Definitivamente hacer una piscina para bebés no es una empresa nada sencilla. Requiere de mucho esfuerzo y planificación pero todo ello se ve recompensado con los beneficios que los niños obtienen de ella, tanto para su desarrollo físico, motríz y hasta emocional.

Planificación

  • Para construir una piscina para bebés se debe tener mucho sentido común, considerando diversos factores como el tamaño y la forma de la piscina, así como las condiciones del suelo. Por ejemplo, si se dispone de un terreno pequeño lo mejor es optar por una piscina de forma ovalada para que no ocupe demasiado espacio.
  • En cuanto a las dimensiones, el vaso de la piscina debe tener una profundidad menor de 50 cm. y la pendiente debe tener un cambio de profundidad de entre 6 y 10 por ciento como máximo.

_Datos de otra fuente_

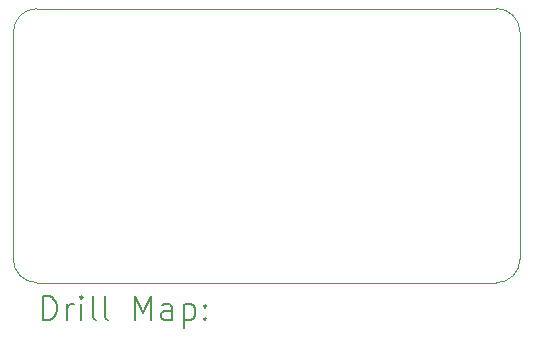
<source format=gbr>
%TF.GenerationSoftware,KiCad,Pcbnew,(6.0.11)*%
%TF.CreationDate,2024-01-24T12:45:55+00:00*%
%TF.ProjectId,Econet_ID_Extender_External,45636f6e-6574-45f4-9944-5f457874656e,rev?*%
%TF.SameCoordinates,Original*%
%TF.FileFunction,Drillmap*%
%TF.FilePolarity,Positive*%
%FSLAX45Y45*%
G04 Gerber Fmt 4.5, Leading zero omitted, Abs format (unit mm)*
G04 Created by KiCad (PCBNEW (6.0.11)) date 2024-01-24 12:45:55*
%MOMM*%
%LPD*%
G01*
G04 APERTURE LIST*
%ADD10C,0.100000*%
%ADD11C,0.200000*%
G04 APERTURE END LIST*
D10*
X16771578Y-10724578D02*
G75*
G03*
X16971578Y-10524578I2J199998D01*
G01*
X12681000Y-8603578D02*
X12681000Y-10524578D01*
X12881000Y-8403580D02*
G75*
G03*
X12681000Y-8603578I0J-200000D01*
G01*
X16971578Y-10524578D02*
X16971578Y-8603578D01*
X16971572Y-8603578D02*
G75*
G03*
X16771578Y-8403578I-199992J8D01*
G01*
X12681002Y-10524578D02*
G75*
G03*
X12881000Y-10724578I199998J-2D01*
G01*
X12881000Y-10724578D02*
X16771578Y-10724578D01*
X12881000Y-8403578D02*
X16771578Y-8403578D01*
D11*
X12933619Y-11040054D02*
X12933619Y-10840054D01*
X12981238Y-10840054D01*
X13009809Y-10849578D01*
X13028857Y-10868626D01*
X13038380Y-10887673D01*
X13047904Y-10925769D01*
X13047904Y-10954340D01*
X13038380Y-10992435D01*
X13028857Y-11011483D01*
X13009809Y-11030531D01*
X12981238Y-11040054D01*
X12933619Y-11040054D01*
X13133619Y-11040054D02*
X13133619Y-10906721D01*
X13133619Y-10944816D02*
X13143142Y-10925769D01*
X13152666Y-10916245D01*
X13171714Y-10906721D01*
X13190761Y-10906721D01*
X13257428Y-11040054D02*
X13257428Y-10906721D01*
X13257428Y-10840054D02*
X13247904Y-10849578D01*
X13257428Y-10859102D01*
X13266952Y-10849578D01*
X13257428Y-10840054D01*
X13257428Y-10859102D01*
X13381238Y-11040054D02*
X13362190Y-11030531D01*
X13352666Y-11011483D01*
X13352666Y-10840054D01*
X13486000Y-11040054D02*
X13466952Y-11030531D01*
X13457428Y-11011483D01*
X13457428Y-10840054D01*
X13714571Y-11040054D02*
X13714571Y-10840054D01*
X13781238Y-10982912D01*
X13847904Y-10840054D01*
X13847904Y-11040054D01*
X14028857Y-11040054D02*
X14028857Y-10935292D01*
X14019333Y-10916245D01*
X14000285Y-10906721D01*
X13962190Y-10906721D01*
X13943142Y-10916245D01*
X14028857Y-11030531D02*
X14009809Y-11040054D01*
X13962190Y-11040054D01*
X13943142Y-11030531D01*
X13933619Y-11011483D01*
X13933619Y-10992435D01*
X13943142Y-10973388D01*
X13962190Y-10963864D01*
X14009809Y-10963864D01*
X14028857Y-10954340D01*
X14124095Y-10906721D02*
X14124095Y-11106721D01*
X14124095Y-10916245D02*
X14143142Y-10906721D01*
X14181238Y-10906721D01*
X14200285Y-10916245D01*
X14209809Y-10925769D01*
X14219333Y-10944816D01*
X14219333Y-11001959D01*
X14209809Y-11021007D01*
X14200285Y-11030531D01*
X14181238Y-11040054D01*
X14143142Y-11040054D01*
X14124095Y-11030531D01*
X14305047Y-11021007D02*
X14314571Y-11030531D01*
X14305047Y-11040054D01*
X14295523Y-11030531D01*
X14305047Y-11021007D01*
X14305047Y-11040054D01*
X14305047Y-10916245D02*
X14314571Y-10925769D01*
X14305047Y-10935292D01*
X14295523Y-10925769D01*
X14305047Y-10916245D01*
X14305047Y-10935292D01*
M02*

</source>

Asimismo el volumen del agua del vaso de la piscina debe ser menor que 30 metros cúbicos.
  • El largo y el ancho de la piscina para bebés dependerá principalmente del espacio del que se disponga, pero también se debe considerar el número promedio de niños que la usarán. Para ello se puede emplear la constante niño/m2.

Pasos a seguir

  • Después de la planificación, el siguiente paso para la construcción de una piscina para bebés es cavar un hueco no mayor de lo que se necesita. Es recomendable no remover mucho la tierra de tal modo que quede lo más compacta posible.
  • Luego de la excavación se procede a colocar las tuberías de agua. Se recomienda utilizar tubos PVC de una pulgada y uniones de cromo para el drenaje. Después de ello se levantará un muro de ladrillo con las dimensiones elegidas y se tenderá una malla de varillas soldadas y atadas hasta los bordes de la pared.
  • Posteriormente se procede al primer vaceado de hormigón y se levanta una segunda pared de ladrillo dejando una pequeña cámara entre esta y la primera pared. Después se terrajea y se hace el vaceado final de hormigón.
  • Finalmente, se pinta y se reviste el vaso de la piscina con un producto impermeabilizante y se terminan de conectar las tuberías con la depuradora.

Precauciones

  • Construir una piscina para bebés requiere también de distintas medidas preventivas. Por ejemplo, los huecos del vaso de la piscina deben estar cubiertos o protegidos con rejillas para evitar que los dedos de los pies de los niños queden atrapados.
  • Asimismo, toda piscina para bebés debe tener una verja o barrera de protección con una altura mínima de 1,20 metros. Las barras de la verja deben tener una separación no mayor de once centímetros y la puerta de acceso a la piscina debe tener un seguro o pestillo lejos del alcance de los niños.